Neo-liberal piyasa ekonomisi erkeği de, kadını da, eşcinseli de, travestiyi de tek tipleştirir; tüm bedenleri metalaştırıp kendi ürettiği endüstriyel alanların bir nesnesi konumuna indirger. İmaj ürettiği ölçüde fetişizm de üreten neo-liberal kapitalizm, beynini, bedenini ve arzusunu fetişleştirip kendine yabancılaşan tüketici yığınları eşsiz ve en özel 'müşterisi' olarak görmeyi bilir.
Ülker Sokak'ta, Bursa'da ve Eryaman'daki yasak hanımefendiler
Yasak hanımefendiler (tüm travesti ve transseksüeller), erkek egemen heteroseksist ve kapitalist toplumun maksimize ettiği yabancılaşma biçimlerinin doğası gereği meselemiz olmuyor.
Bursa'da travesti derneği vali tarafından kapatılmak istense de, Ankara Eryaman'da ağızlarından kan gelene kadar dövülseler de meselemiz değiller. Adı üstünde; yasaklar ve yaşayabiliyorlarsa da bu erkek egemen heteroseksist sistemin bir lütfudur.
"Bırakınız dövsünler, bırakınız öldürsünler"
Bugün Türkiye'de travestilere ve transseksüellere yönelik ilan edilmemiş bir savaş yok mu? Ülker Sokak'ta olanları sadece izlemiştik! Bugün aynı katliam Eryaman'da oluyor, sessiziz.
Sessizlik, suç ortağımız. Sessizlik, yasak koyucu erkek egemenliğinin ideolojisi. "Bırakınız dövsünler, bırakınız öldürsünler'in ideolojisi sessizlik"
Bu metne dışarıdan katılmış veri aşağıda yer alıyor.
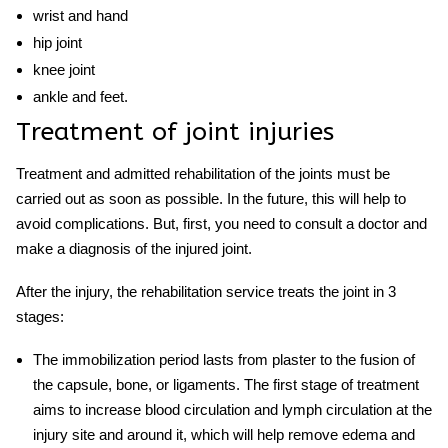
wrist and hand
hip joint
knee joint
ankle and feet.
Treatment of joint injuries
Treatment and
admitted rehabilitation
of the joints must be
carried out as soon as possible. In the future, this will help to
avoid complications. But, first, you need to consult a doctor and
make a diagnosis of the i
njured
joint.
After the injury, the
rehabilitation service
treats the joint in 3
stages:
The immobilization period lasts from plaster to the fusion of
the capsule, bone, or ligaments. The first stage of treatment
aims to increase blood circulation and lymph circulation at the
injury site and around it, which will help remove edema and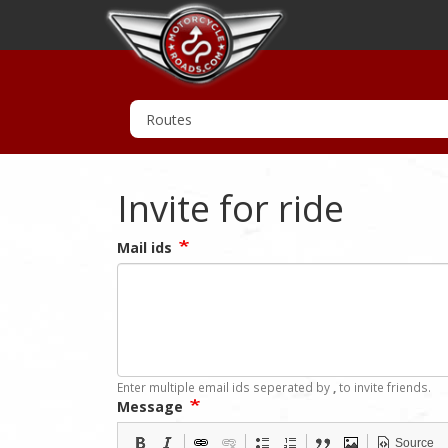
Invite for ride
Mail ids
Enter multiple email ids seperated by
,
to invite friends.
Message
Source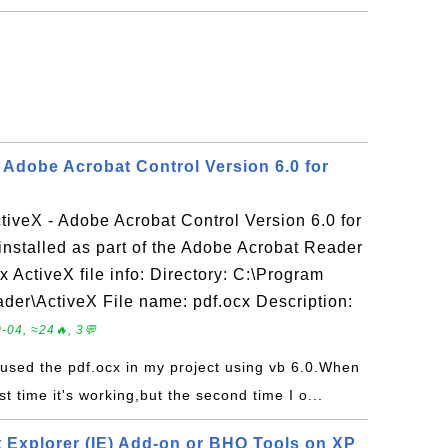
- Adobe Acrobat Control Version 6.0 for
ctiveX - Adobe Acrobat Control Version 6.0 for
installed as part of the Adobe Acrobat Reader
x ActiveX file info: Directory: C:\Program
der\ActiveX File name: pdf.ocx Description:
-04, ≈24🔥, 3💬
e used the pdf.ocx in my project using vb 6.0.When
rst time it's working,but the second time I o...
t Explorer (IE) Add-on or BHO Tools on XP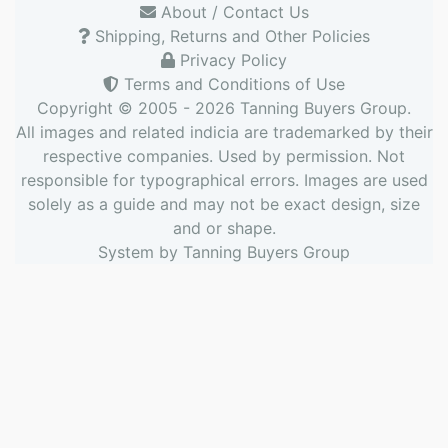
About / Contact Us
Shipping, Returns and Other Policies
Privacy Policy
Terms and Conditions of Use
Copyright © 2005 - 2026
Tanning Buyers Group
.
All images and related indicia are trademarked by their
respective companies. Used by permission. Not
responsible for typographical errors. Images are used
solely as a guide and may not be exact design, size
and or shape.
System by
Tanning Buyers Group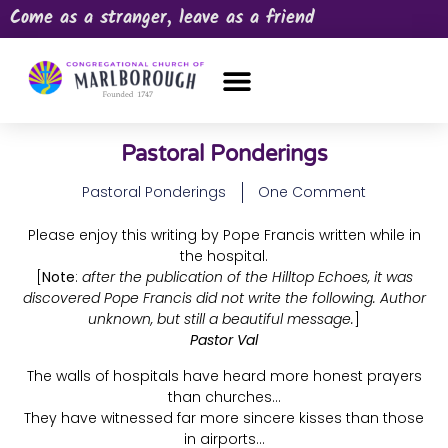
Come as a stranger, leave as a friend
OUR CHURCH
NEWS & HAPPENINGS
PRAYER REQUEST
Pastoral Ponderings
Pastoral Ponderings
One Comment
Please enjoy this writing by Pope Francis written while in
the hospital.
[
Note
:
after the publication of the Hilltop Echoes, it was
discovered Pope Francis did not write the following. Author
unknown, but still a beautiful message.
]
Pastor Val
The walls of hospitals have heard more honest prayers
than churches…
They have witnessed far more sincere kisses than those
in airports…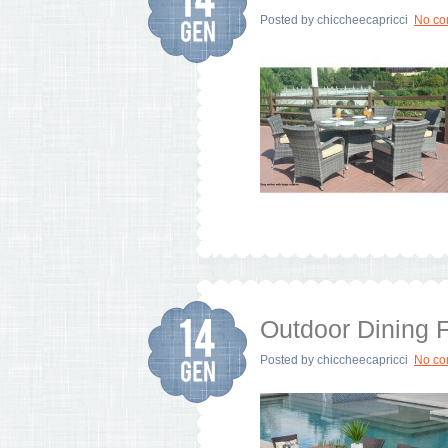
Posted by
chiccheecapricci
No c
Outdoor Dining F
Posted by
chiccheecapricci
No c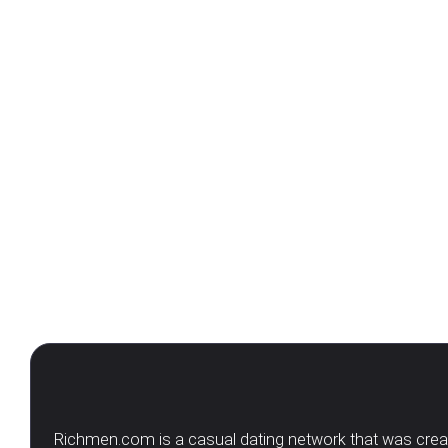
Richmen.com is a casual dating network that was create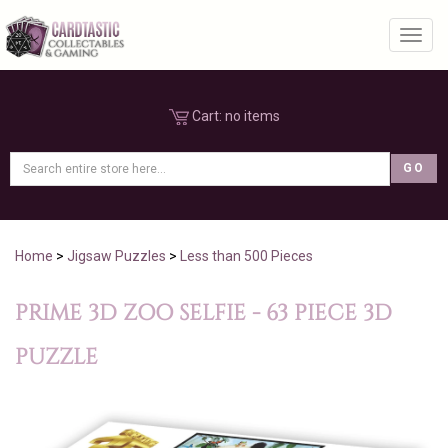
Toggl
Cart:
no items
Home
>
Jigsaw Puzzles
>
Less than 500 Pieces
PRIME 3D ZOO SELFIE - 63 PIECE 3D
PUZZLE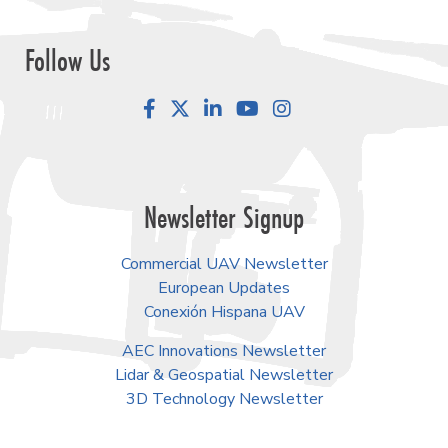
Follow Us
Facebook
LinkedIn
YouTube
Instagram
Newsletter Signup
Commercial UAV Newsletter
European Updates
Conexión Hispana UAV
AEC Innovations Newsletter
Lidar & Geospatial Newsletter
3D Technology Newsletter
"O Şimdi Hanımefendi"yi ekranlarda Türkiyeli seyirciyle buluşturamayan yapımcı şirket ve kanal yöneticileri çok üzgünmüşler. Oysa biliyoruz ki, sessizliği üretenlerin ürettiği yabancılaşmanın kökeni, bize izletilmek istenenlerde değil izletilmeyenlerde gizlidir. Bazen izletilmek istenenler değil, izletilmeyenler yansıtır gerçekliği.
Erkek egemen heteroseksizm, medyasından tüketim ekonomisine dek bu sessizliği üretiyor; gerçekliğin üstü örtülüyor. Eryaman'daki çığlık, sağır eden sessizlikte boğuluyor.